━━ Data for this exercise ━━

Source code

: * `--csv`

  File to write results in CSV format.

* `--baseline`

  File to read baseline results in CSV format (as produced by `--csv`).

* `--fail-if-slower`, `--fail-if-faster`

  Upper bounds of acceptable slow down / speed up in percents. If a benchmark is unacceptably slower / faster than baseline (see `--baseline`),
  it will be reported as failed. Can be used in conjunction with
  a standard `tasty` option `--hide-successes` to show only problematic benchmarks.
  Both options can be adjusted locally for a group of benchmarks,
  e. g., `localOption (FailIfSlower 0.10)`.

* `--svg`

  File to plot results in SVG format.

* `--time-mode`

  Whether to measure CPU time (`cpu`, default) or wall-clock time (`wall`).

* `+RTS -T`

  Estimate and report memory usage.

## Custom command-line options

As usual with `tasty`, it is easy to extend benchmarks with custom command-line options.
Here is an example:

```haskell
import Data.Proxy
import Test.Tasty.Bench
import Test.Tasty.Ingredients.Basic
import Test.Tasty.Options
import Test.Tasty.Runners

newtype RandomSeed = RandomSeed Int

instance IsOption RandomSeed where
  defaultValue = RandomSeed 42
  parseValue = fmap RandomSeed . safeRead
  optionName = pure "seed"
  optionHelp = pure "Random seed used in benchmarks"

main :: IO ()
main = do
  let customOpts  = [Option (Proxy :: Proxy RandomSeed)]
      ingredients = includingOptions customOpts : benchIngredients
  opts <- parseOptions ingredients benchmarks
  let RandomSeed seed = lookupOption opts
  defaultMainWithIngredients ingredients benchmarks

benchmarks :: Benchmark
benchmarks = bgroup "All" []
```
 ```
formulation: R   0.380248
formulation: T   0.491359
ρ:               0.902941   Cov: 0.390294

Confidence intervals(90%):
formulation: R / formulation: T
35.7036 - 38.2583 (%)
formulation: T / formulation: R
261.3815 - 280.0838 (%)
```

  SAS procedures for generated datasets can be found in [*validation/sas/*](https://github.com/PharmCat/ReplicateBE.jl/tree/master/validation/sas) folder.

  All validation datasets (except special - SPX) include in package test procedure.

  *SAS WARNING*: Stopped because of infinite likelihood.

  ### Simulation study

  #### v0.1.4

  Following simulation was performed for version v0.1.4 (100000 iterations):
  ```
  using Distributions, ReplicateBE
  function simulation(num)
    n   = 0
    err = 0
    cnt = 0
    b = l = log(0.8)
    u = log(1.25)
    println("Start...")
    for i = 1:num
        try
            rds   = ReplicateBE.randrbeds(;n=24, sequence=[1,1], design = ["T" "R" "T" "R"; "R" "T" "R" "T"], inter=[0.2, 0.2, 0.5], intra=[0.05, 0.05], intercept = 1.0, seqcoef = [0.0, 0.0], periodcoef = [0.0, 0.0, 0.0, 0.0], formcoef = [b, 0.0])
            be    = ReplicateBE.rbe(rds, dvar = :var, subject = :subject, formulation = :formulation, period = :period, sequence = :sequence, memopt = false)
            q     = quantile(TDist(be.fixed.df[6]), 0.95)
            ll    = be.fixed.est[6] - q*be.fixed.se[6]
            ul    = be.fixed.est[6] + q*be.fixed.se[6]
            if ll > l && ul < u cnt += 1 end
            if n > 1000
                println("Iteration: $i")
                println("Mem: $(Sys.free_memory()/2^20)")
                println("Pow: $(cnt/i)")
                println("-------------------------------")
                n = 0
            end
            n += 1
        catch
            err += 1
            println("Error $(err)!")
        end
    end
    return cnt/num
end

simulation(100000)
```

━━━

Required work: Look through the entries for lines containing the word "pure" and return each one.

Solution below:
  optionName = pure "seed"
  optionHelp = pure "Random seed used in benchmarks"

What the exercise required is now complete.